**O QUE FAZER**
Junte todas as linhas abaixo em que aparece a palavra "desarrollo".

**LINHAS EXTRAÍDAS**
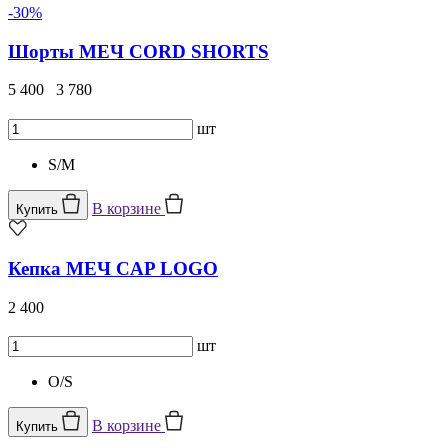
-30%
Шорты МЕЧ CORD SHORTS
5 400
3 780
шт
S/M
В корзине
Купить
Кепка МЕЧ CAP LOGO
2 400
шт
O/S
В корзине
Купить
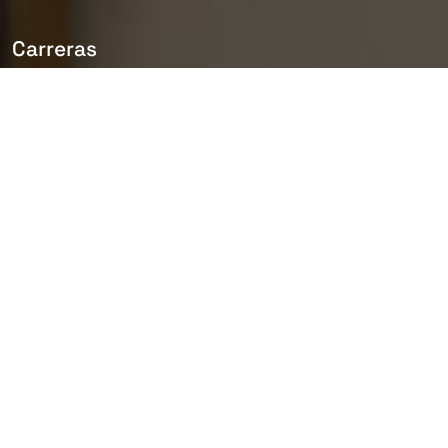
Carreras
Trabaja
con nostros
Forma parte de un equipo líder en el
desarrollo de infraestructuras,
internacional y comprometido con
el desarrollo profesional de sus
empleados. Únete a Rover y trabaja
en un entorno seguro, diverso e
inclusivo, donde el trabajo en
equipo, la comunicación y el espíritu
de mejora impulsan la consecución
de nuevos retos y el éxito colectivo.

**RESPOSTA AO EXERCÍCIO**
desarrollo de infraestructuras,
el desarrollo profesional de sus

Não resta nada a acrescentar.